I never pull anything with it, it's a normal everyday truck but I have noticed my speed is off by 5 miles an hour, do to the big tires


----------



## r0ckstarr (Jan 8, 2013)

bostonwindows30 said:


> I never pull anything with it, it's a normal everyday truck but I have noticed my speed is off by 5 miles an hour, do to the big tires


The percentage that it is off increases with speed. The faster you go, the more it will be off. Of course, I doubt you'll be doing 100mph in it, and your guess of 5mph off is most likely at highway speed of 55-65mph I assume.

Here's some info on recalibrating it, if that interests you.

http://www.tbichips.com/drac/


----------



## bostonwindows30 (Jan 23, 2013)

Thank you for the info, so me going to 33's isn't really going to make a big difference huh???or just keep them???


----------



## ddawg16 (Aug 15, 2011)

You most likely have the 4L60E transmission....with those 35's it's about par to starting off in 2nd gear.

Your gas mileage is going to suffer and your not going to have much pulling power....

To solve the problem, regear...at a min, 4:10 gears in the rear...maybe even 4:56. It will make a big difference.....it will 'wake up' the truck.


----------



## bostonwindows30 (Jan 23, 2013)

If I put 33 on it will it help much?? I just had transmission rebuilt and don't wanna mess it up


----------



## ddawg16 (Aug 15, 2011)

bostonwindows30 said:


> If I put 33 on it will it help much?? I just had transmission rebuilt and don't wanna mess it up


33? 35? Not that much difference.....keep your foot out of it and you will be fine.


----------



## bostonwindows30 (Jan 23, 2013)

Lol I hear ya there I am not so much worried about the gas part but the wearing its doing on Transmission


----------



## Maintenance 6 (Feb 26, 2008)

Here's a calculator that will figure out your speedo difference.

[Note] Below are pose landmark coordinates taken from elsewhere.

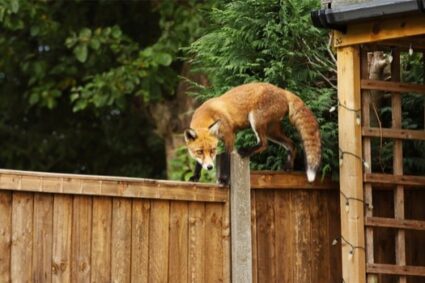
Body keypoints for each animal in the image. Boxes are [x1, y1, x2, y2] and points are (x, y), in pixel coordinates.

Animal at [184, 82, 320, 184]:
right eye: (200, 151)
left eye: (213, 150)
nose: (210, 167)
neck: (208, 114)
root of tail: (282, 90)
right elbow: (198, 163)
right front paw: (195, 177)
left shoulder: (229, 136)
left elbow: (228, 158)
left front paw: (224, 179)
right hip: (272, 132)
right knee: (291, 144)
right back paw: (288, 167)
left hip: (256, 120)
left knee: (264, 144)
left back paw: (245, 151)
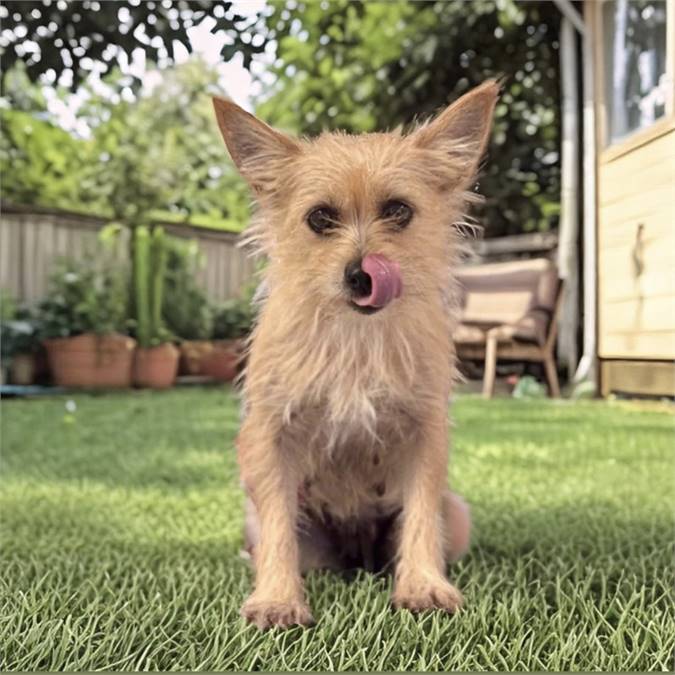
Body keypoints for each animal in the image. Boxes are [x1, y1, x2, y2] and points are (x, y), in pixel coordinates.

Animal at [214, 82, 500, 632]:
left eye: (398, 211)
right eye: (320, 218)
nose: (362, 274)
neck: (355, 339)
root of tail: (355, 555)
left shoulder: (424, 435)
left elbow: (420, 515)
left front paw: (423, 585)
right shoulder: (269, 436)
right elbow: (279, 528)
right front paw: (278, 598)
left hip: (456, 517)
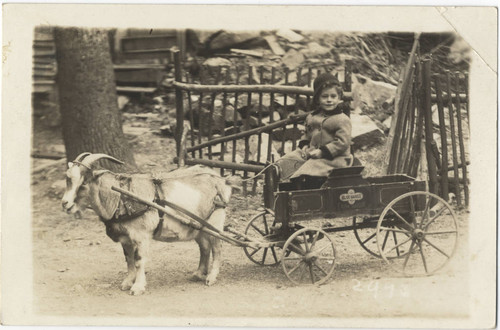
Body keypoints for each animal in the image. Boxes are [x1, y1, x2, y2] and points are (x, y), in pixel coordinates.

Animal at [62, 153, 232, 296]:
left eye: (84, 182)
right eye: (68, 179)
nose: (65, 204)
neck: (120, 197)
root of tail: (220, 179)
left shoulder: (141, 235)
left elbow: (138, 260)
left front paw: (137, 287)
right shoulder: (126, 237)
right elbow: (129, 260)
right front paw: (127, 283)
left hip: (215, 220)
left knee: (217, 247)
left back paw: (211, 277)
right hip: (197, 226)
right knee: (204, 247)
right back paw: (198, 273)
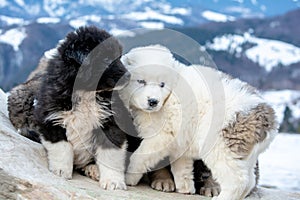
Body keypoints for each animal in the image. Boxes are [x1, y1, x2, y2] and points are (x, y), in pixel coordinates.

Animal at [8, 25, 129, 190]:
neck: (85, 92)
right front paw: (61, 171)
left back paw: (93, 169)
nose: (129, 76)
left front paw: (113, 181)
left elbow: (110, 155)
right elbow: (62, 147)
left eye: (119, 57)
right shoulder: (51, 118)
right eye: (106, 59)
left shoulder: (111, 122)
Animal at [118, 45, 278, 200]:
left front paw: (129, 177)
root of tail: (267, 118)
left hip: (221, 146)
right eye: (141, 81)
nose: (153, 101)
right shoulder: (181, 141)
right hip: (246, 156)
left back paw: (221, 198)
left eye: (162, 84)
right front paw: (185, 187)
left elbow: (140, 156)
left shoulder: (161, 135)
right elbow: (182, 166)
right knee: (250, 180)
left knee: (238, 180)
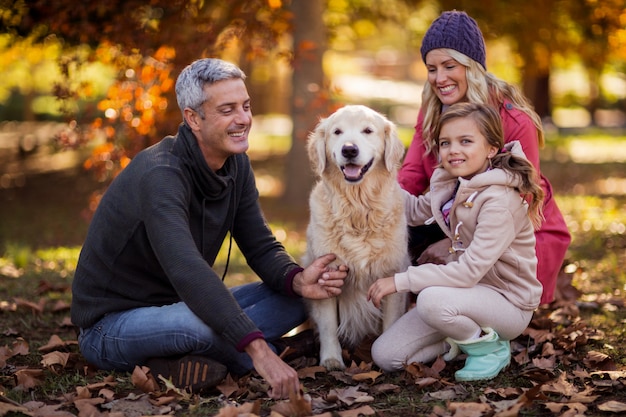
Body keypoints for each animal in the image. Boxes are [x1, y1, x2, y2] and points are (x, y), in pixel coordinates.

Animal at [302, 105, 410, 368]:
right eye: (337, 132)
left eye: (368, 131)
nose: (349, 149)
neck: (358, 209)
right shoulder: (326, 274)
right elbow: (329, 326)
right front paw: (331, 359)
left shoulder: (392, 272)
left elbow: (390, 322)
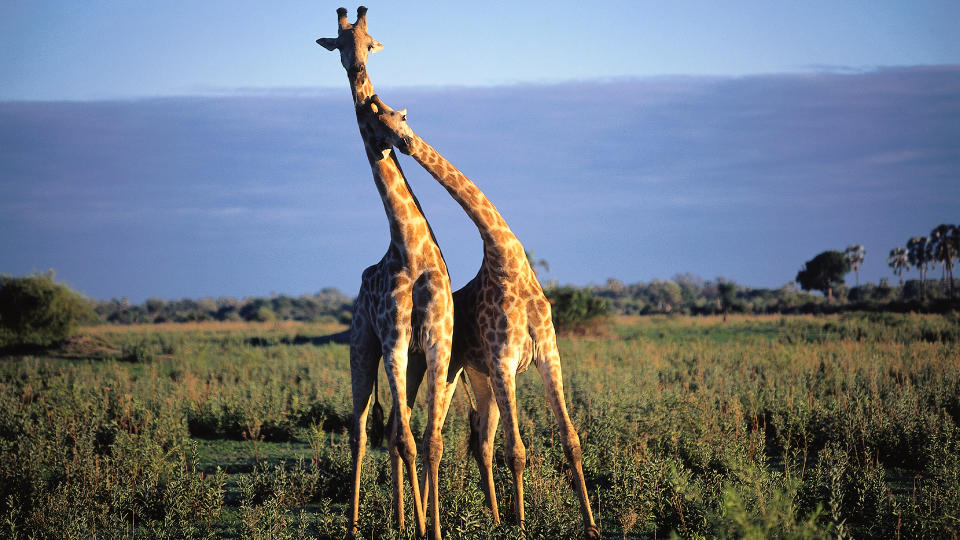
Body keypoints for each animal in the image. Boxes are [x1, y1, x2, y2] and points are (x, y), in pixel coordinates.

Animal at [316, 6, 458, 536]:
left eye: (369, 39)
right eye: (340, 42)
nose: (407, 142)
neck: (410, 248)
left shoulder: (435, 343)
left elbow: (430, 441)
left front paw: (431, 527)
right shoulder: (394, 341)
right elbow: (406, 440)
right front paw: (419, 527)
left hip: (410, 361)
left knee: (397, 428)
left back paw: (398, 520)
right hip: (362, 347)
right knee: (361, 430)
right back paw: (357, 523)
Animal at [370, 99, 600, 536]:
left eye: (400, 117)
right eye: (383, 120)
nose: (404, 144)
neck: (505, 259)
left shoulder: (548, 354)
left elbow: (571, 439)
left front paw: (591, 527)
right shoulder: (503, 360)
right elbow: (518, 451)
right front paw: (523, 527)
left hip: (479, 379)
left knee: (481, 441)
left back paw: (491, 518)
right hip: (453, 372)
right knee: (431, 435)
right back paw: (425, 520)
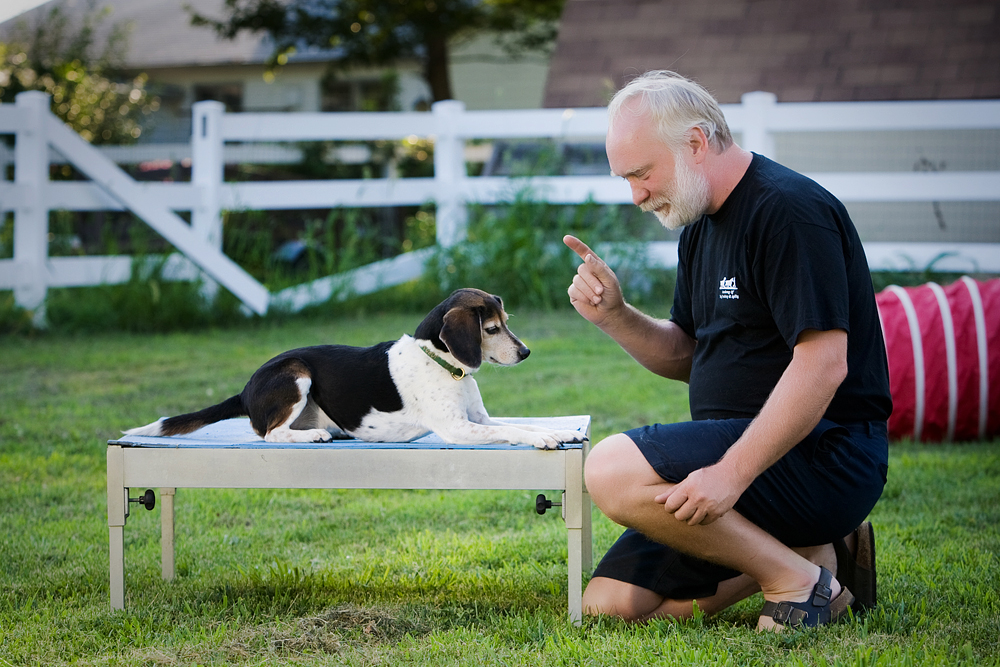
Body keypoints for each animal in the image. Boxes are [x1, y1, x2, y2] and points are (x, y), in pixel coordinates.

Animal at [129, 290, 588, 452]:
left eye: (506, 321)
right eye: (491, 329)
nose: (526, 352)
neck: (441, 363)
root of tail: (245, 389)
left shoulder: (480, 419)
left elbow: (519, 424)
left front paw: (561, 431)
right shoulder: (459, 429)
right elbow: (515, 431)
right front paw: (543, 438)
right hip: (296, 373)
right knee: (269, 433)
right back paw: (313, 435)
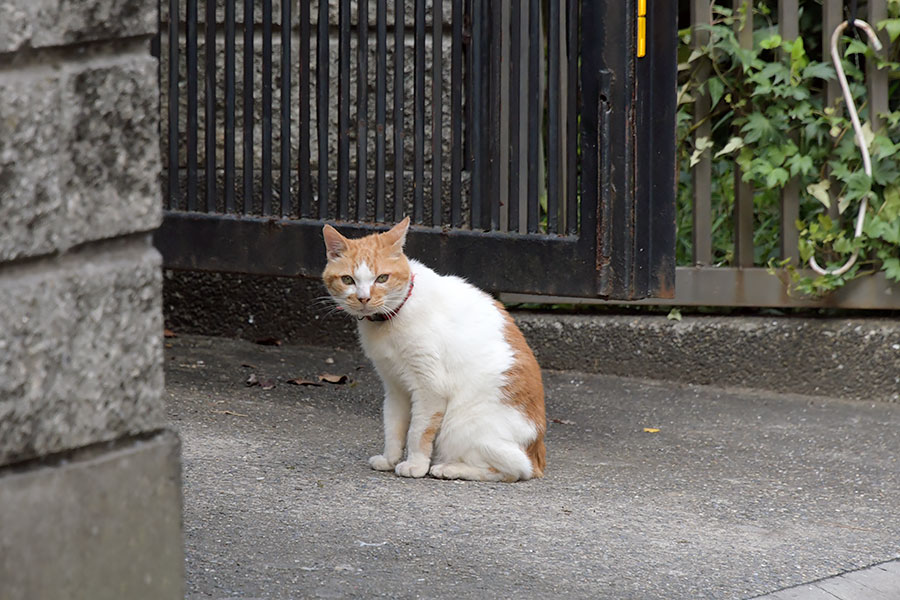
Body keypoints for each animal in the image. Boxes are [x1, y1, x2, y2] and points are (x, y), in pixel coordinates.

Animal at [326, 217, 548, 482]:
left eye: (382, 278)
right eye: (348, 280)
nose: (363, 298)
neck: (392, 316)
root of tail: (537, 453)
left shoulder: (430, 388)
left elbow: (417, 431)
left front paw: (415, 465)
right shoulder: (395, 386)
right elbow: (393, 426)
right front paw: (390, 459)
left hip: (460, 425)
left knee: (514, 470)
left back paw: (449, 468)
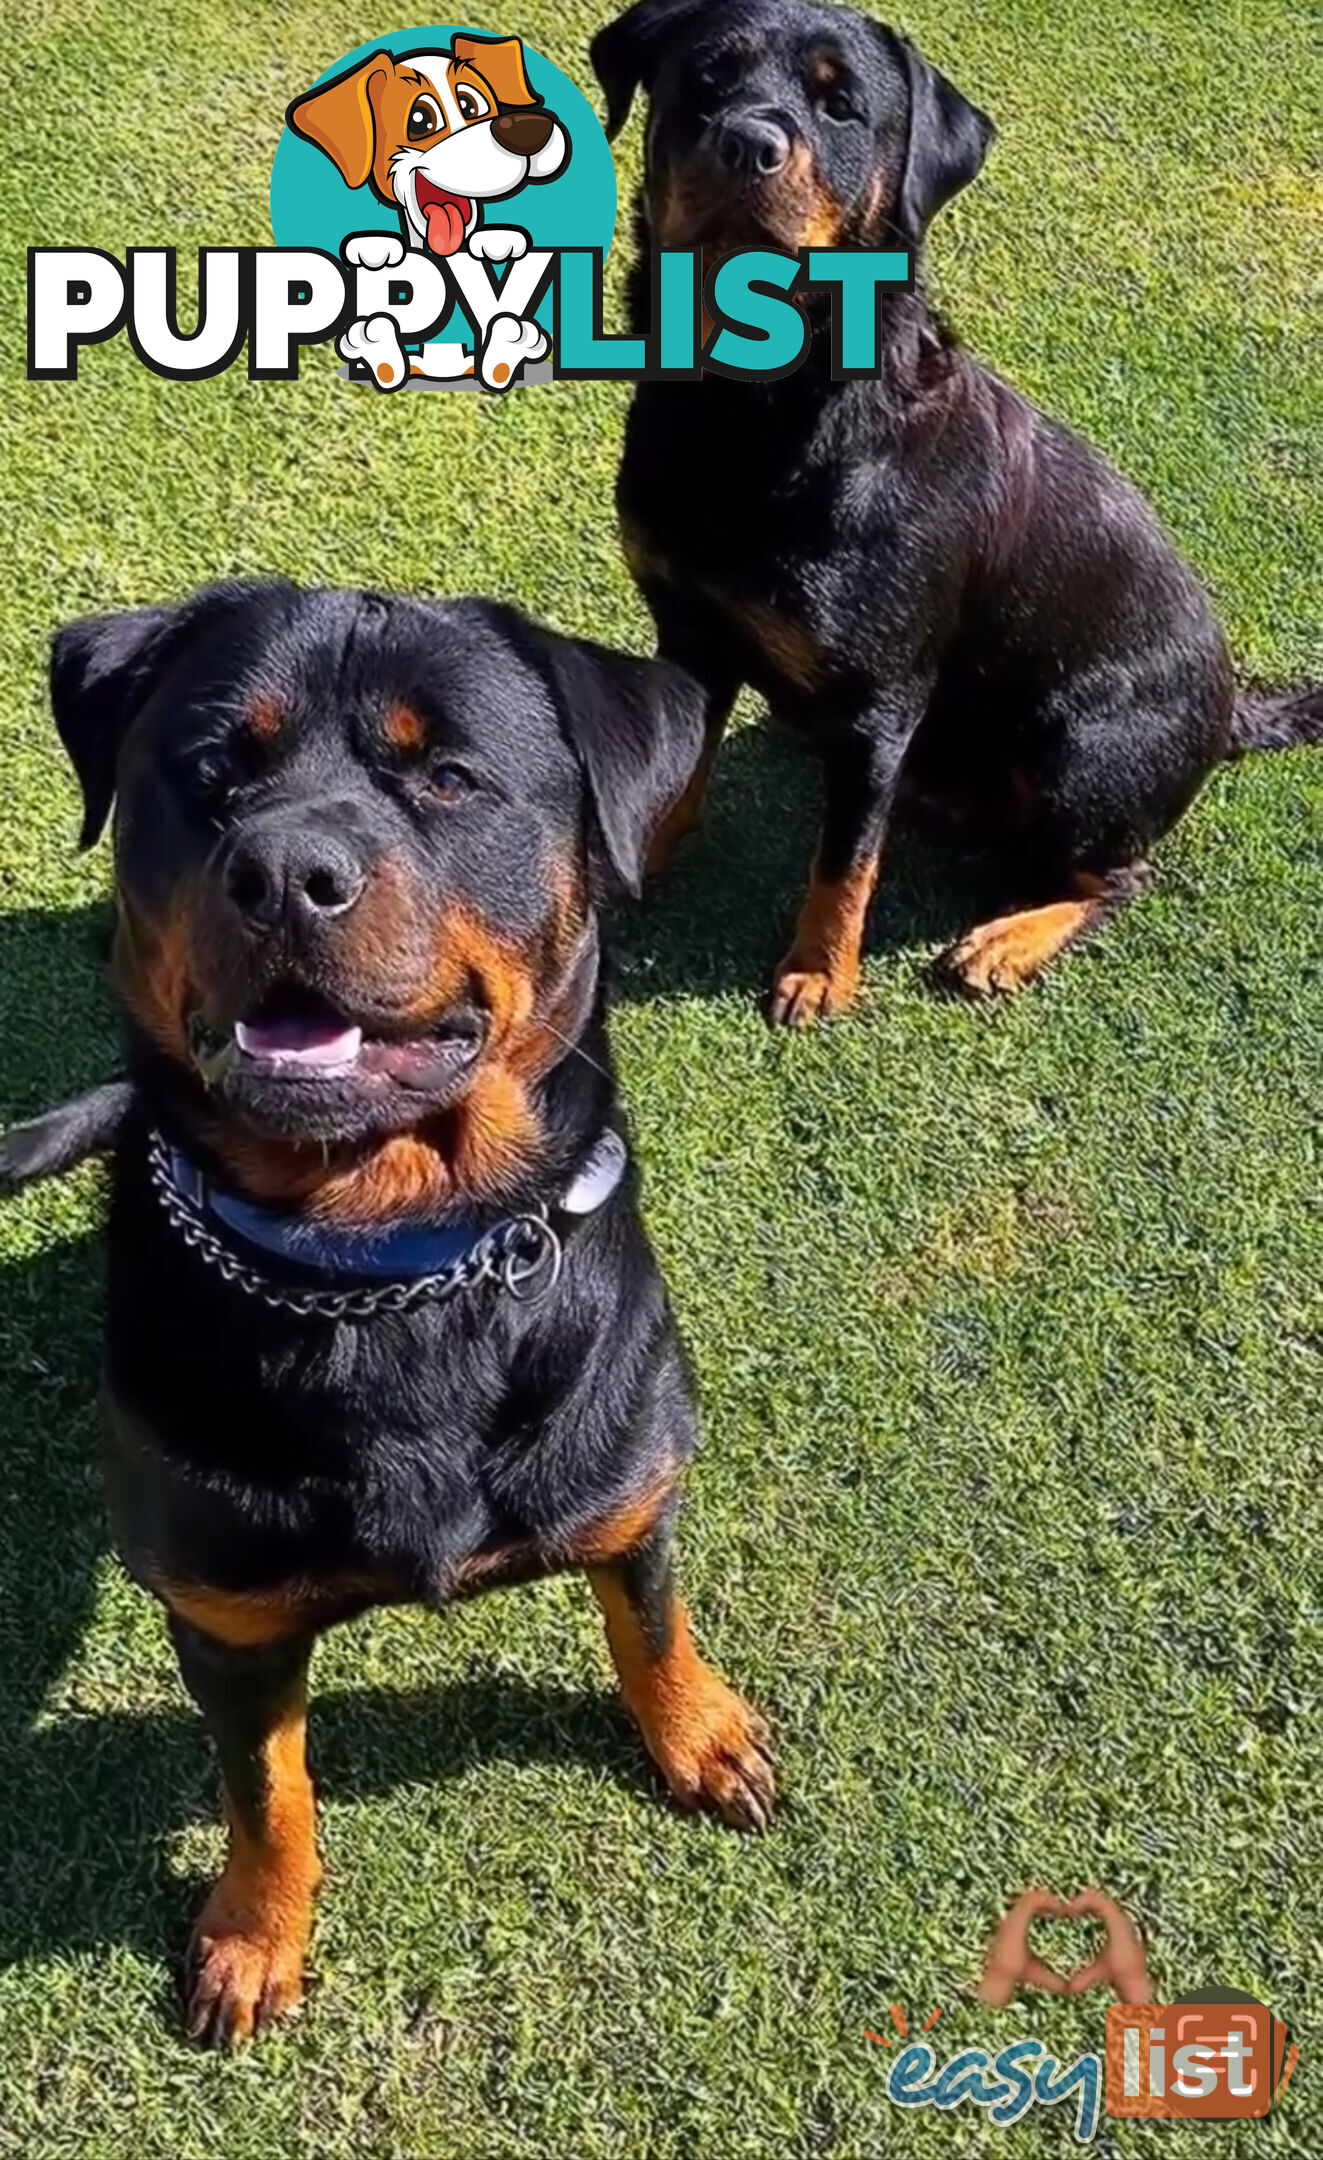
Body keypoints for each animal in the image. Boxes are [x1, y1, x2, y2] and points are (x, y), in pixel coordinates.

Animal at [46, 583, 773, 2047]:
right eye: (210, 769)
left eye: (445, 776)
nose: (283, 871)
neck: (384, 1265)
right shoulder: (226, 1621)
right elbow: (266, 1790)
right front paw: (254, 1936)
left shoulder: (633, 1485)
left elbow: (651, 1621)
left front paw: (699, 1731)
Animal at [592, 0, 1314, 1023]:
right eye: (705, 79)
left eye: (841, 105)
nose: (746, 142)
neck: (756, 416)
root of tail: (1230, 715)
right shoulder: (689, 629)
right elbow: (680, 768)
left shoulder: (882, 693)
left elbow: (843, 861)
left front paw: (819, 971)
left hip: (1078, 749)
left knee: (1112, 875)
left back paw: (1003, 939)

Enter the stock tire size and your new size to see the difference

http://www.miata.net/garage/tirecalc.html


----------



## bostonwindows30 (Jan 23, 2013)

Cool thanks do you think theses big tires will kill the Trans???


----------



## beenthere (Oct 11, 2008)

Moved to Automotive forum.


----------



## bostonwindows30 (Jan 23, 2013)

Made a mistake there on 17s do I need to change rims also???


----------



## Maintenance 6 (Feb 26, 2008)

I don't understand your question.


----------



## bostonwindows30 (Jan 23, 2013)

I have 35 on 17's if I change to 33 are the 17's okay or should I go to 16's???


----------



## Bondo (Dec 8, 2007)

bostonwindows30 said:


> I have 35 on 17's if I change to 33 are the 17's okay or should I go to 16's???


Ayuh,.... Why is it so hard for you to grasp the idea that *Over-All Diameter* is the determinin' factor,..??
The size of the hole in the center is Irrelevant...

'n Btw,... Anytime you change the way it came from the production line, there's gonna be added stresses to other components,...

It's up to You to decide whether the pay-off is worth the added wear, Elsewhere....


----------



## Maintenance 6 (Feb 26, 2008)

If you can buy 33's to fit your 17" wheels then I'd use them. Make sure the wheel width is right for the tire.


----------